- [YOUR GOAL]
Answer these about the racetrack exercise text below:
(a) What exercise number does its heading give?
(b) What value is assigned to MAX_SPEED?
(c) Which action values along x and y does the comment beside N_ACTIONS list?

- [PROVIDED TEXT]

Excercise 5.8. Racetrack


In [37]:
from collections import namedtuple, defaultdict
import random
import numpy as np
from tqdm import tqdm

%matplotlib inline
import matplotlib.pyplot as plt

Define Racetracks


In [2]:
MAX_SPEED = 4
N_ACTIONS = 3  # number of actions along x and y: 0, 1, -1

In [3]:
track1 = """
                  
   XXXXXXXXXXXXXF 
  XXXXXXXXXXXXXXF 
  XXXXXXXXXXXXXXF 
 XXXXXXXXXXXXXXXF 
XXXXXXXXXXXXXXXXF 
XXXXXXXXXXXXXXXXF 
XXXXXXXXXX        
XXXXXXXXX         
XXXXXXXXX         
XXXXXXXXX         
XXXXXXXXX         
XXXXXXXXX         
XXXXXXXXX         
XXXXXXXXX         
 XXXXXXXX         
 XXXXXXXX         
 XXXXXXXX         
 XXXXXXXX         
 XXXXXXXX         
 XXXXXXXX         
 XXXXXXXX         
 XXXXXXXX         
  XXXXXXX         
  XXXXXXX         
  XXXXXXX         
  XXXXXXX         
  XXXXXXX         
  XXXXXXX         
  XXXXXXX         
   XXXXXX         
   XXXXXX         
   SSSSSS         
"""

- [EXTRACTED INFORMATION]
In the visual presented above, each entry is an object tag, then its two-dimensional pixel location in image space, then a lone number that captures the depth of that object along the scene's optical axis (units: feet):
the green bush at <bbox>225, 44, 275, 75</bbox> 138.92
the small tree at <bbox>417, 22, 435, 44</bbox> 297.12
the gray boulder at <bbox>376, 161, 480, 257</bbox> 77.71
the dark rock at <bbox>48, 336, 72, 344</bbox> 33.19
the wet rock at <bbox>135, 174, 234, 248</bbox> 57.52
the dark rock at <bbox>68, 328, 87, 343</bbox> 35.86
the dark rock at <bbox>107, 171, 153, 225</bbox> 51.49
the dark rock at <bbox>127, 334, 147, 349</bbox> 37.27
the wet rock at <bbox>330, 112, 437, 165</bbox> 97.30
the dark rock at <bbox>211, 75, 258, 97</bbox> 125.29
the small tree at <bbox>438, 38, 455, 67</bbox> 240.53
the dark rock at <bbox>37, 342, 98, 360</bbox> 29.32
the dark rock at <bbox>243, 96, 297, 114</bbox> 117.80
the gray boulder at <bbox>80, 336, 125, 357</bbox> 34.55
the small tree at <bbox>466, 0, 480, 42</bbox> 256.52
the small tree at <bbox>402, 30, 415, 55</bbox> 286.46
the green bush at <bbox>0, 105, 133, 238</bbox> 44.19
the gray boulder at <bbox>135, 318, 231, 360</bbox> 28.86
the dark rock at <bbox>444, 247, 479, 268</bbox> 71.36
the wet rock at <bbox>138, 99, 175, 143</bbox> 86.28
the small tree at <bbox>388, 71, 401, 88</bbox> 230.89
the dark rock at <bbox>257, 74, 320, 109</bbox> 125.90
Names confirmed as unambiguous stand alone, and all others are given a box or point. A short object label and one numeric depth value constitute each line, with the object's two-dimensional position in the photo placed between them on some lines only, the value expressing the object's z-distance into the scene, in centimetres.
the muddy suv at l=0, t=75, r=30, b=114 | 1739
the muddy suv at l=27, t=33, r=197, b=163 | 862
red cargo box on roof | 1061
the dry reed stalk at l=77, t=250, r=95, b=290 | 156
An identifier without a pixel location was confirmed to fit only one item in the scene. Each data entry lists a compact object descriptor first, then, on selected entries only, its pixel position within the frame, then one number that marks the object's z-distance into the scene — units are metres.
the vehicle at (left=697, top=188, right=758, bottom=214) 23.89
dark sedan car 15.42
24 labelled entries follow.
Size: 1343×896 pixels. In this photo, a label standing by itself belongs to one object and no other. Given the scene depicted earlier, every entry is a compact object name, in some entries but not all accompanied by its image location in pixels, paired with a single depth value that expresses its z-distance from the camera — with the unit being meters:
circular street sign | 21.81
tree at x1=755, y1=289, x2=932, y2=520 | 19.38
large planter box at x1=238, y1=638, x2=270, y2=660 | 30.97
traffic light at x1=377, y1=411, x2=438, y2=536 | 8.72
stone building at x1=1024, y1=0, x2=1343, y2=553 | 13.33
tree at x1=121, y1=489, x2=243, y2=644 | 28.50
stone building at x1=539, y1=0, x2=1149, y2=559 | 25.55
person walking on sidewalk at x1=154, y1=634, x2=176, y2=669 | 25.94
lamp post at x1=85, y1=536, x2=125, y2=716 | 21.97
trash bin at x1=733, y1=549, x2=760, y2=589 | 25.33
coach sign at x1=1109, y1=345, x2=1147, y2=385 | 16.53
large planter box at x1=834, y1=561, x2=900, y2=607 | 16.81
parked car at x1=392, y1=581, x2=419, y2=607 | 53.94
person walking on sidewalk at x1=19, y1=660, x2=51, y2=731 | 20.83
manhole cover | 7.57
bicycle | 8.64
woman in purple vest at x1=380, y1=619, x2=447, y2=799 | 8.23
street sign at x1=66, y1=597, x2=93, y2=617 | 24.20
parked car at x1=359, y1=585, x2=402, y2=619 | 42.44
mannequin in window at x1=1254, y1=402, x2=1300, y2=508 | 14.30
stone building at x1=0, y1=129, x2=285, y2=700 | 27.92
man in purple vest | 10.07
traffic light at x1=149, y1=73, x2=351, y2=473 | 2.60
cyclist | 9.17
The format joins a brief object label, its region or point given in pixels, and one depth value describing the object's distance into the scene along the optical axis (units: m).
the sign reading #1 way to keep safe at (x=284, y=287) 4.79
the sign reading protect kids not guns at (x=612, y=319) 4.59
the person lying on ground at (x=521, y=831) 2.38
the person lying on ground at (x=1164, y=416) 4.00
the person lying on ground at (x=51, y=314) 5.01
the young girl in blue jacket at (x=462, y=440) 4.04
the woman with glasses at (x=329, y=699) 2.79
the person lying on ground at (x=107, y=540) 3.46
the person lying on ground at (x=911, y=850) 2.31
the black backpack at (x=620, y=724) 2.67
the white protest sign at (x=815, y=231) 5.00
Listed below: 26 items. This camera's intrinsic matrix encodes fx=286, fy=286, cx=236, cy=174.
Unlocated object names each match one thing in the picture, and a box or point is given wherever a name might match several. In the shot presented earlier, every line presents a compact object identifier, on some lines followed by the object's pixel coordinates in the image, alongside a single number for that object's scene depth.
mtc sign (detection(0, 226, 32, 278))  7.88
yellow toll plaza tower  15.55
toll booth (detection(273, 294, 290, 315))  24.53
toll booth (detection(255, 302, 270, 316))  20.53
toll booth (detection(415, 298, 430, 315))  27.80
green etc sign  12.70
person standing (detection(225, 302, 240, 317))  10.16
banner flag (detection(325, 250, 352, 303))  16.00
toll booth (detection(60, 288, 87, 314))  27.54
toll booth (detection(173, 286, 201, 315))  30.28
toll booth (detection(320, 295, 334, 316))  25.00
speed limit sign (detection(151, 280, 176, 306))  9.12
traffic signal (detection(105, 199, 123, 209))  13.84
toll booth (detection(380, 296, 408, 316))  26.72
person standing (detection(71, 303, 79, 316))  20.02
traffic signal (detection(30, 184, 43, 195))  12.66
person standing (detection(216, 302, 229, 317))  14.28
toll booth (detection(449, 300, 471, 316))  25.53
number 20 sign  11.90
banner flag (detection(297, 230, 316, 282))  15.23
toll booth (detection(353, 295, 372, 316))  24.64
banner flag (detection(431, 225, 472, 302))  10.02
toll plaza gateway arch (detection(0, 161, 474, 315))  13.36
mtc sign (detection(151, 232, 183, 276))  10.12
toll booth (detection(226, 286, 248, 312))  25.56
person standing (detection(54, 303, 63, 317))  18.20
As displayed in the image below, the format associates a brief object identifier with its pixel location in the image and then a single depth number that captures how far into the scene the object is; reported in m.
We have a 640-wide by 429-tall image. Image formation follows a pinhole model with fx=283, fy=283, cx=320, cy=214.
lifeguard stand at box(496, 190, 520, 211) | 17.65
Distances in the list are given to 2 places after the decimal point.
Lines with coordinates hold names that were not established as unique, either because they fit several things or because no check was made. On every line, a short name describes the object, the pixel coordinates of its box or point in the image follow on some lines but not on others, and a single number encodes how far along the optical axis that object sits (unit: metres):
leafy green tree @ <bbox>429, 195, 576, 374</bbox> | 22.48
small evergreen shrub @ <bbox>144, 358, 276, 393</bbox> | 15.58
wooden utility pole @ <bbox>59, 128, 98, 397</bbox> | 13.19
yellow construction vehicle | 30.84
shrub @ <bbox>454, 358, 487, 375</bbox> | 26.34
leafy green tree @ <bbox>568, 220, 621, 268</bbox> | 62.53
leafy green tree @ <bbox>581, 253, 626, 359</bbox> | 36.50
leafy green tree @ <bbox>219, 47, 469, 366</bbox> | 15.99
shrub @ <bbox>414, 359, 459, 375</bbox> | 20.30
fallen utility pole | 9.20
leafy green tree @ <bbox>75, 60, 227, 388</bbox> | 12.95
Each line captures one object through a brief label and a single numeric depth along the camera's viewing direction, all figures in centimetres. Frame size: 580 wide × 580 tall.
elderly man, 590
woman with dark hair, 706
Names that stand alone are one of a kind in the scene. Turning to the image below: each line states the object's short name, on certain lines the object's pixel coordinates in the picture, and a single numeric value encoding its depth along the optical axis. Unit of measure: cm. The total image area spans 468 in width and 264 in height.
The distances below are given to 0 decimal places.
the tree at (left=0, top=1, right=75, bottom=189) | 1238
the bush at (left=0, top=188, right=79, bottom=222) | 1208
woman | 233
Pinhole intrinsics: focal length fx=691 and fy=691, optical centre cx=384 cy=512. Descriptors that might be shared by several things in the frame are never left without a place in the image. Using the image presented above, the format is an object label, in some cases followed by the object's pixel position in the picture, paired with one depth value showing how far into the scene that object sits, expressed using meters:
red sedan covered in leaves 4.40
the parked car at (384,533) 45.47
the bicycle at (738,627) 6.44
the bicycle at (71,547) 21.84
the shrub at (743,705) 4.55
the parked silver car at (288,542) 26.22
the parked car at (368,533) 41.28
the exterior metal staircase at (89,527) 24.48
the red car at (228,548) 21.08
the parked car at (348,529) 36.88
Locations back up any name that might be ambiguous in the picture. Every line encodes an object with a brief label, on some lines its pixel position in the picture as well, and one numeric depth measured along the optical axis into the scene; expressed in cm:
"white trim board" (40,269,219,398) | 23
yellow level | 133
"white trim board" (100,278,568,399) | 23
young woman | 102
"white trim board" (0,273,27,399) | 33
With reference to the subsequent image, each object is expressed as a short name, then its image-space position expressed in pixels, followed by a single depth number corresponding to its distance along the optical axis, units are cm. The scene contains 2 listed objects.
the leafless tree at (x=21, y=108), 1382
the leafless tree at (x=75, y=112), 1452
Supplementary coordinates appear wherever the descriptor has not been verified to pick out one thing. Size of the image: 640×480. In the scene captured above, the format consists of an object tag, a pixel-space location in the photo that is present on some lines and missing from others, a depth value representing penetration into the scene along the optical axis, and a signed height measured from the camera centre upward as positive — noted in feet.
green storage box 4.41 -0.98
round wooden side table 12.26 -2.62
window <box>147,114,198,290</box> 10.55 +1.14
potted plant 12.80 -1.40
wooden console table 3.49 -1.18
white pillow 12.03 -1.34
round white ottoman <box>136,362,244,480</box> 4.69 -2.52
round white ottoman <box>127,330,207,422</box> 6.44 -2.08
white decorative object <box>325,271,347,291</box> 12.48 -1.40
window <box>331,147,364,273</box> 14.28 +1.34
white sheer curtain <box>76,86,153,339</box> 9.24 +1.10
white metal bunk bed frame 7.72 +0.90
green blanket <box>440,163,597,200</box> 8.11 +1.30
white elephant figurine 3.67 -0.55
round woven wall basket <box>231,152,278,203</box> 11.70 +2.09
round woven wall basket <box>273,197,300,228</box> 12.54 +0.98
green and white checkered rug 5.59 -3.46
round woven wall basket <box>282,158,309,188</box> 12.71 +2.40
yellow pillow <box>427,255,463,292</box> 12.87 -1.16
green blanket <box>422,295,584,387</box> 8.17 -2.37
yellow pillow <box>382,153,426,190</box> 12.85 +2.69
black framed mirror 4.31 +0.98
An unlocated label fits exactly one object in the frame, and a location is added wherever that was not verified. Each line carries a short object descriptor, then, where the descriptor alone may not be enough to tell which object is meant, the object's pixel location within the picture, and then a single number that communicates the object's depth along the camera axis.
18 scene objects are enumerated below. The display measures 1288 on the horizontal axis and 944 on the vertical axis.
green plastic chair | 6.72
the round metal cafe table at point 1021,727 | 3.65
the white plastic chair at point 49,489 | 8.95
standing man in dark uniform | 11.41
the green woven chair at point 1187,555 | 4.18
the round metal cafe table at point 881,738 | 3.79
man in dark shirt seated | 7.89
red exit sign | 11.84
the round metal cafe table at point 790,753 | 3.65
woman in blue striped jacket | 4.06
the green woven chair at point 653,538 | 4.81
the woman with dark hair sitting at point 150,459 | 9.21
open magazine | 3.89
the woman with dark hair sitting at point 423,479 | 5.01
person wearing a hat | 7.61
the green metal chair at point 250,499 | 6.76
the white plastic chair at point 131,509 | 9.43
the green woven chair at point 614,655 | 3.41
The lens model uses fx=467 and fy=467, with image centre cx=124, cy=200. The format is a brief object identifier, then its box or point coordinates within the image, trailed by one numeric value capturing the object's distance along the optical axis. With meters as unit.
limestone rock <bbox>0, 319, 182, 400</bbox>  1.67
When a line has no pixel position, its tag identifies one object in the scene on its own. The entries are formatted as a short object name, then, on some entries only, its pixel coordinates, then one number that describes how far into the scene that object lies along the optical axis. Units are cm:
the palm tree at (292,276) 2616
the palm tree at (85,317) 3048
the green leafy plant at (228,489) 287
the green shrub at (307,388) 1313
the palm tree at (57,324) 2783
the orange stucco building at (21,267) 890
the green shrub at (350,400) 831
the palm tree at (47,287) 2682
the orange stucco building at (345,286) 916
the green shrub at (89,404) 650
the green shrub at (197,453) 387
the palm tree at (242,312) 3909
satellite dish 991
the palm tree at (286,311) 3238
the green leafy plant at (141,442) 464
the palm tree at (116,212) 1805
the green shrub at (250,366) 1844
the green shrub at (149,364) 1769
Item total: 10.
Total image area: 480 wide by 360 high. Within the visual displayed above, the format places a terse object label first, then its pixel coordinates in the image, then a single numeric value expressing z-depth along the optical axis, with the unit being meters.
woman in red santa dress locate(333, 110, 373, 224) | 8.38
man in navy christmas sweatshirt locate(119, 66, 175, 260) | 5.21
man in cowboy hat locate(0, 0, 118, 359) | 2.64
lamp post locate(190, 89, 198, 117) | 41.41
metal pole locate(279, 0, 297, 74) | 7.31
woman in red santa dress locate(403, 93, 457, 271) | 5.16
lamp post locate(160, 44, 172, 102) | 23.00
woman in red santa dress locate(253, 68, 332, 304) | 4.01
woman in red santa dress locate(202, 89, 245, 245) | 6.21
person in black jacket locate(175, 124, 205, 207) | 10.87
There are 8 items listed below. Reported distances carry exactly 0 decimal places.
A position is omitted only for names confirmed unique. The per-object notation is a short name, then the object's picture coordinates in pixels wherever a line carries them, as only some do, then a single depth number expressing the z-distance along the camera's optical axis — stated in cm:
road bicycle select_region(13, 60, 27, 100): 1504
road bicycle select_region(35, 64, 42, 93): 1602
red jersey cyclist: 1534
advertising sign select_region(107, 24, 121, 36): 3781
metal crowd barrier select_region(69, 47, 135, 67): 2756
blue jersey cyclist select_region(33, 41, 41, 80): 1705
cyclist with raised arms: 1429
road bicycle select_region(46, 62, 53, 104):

- [EXERCISE ANSWER]
(a) 5.8
(b) 4
(c) 0, 1, -1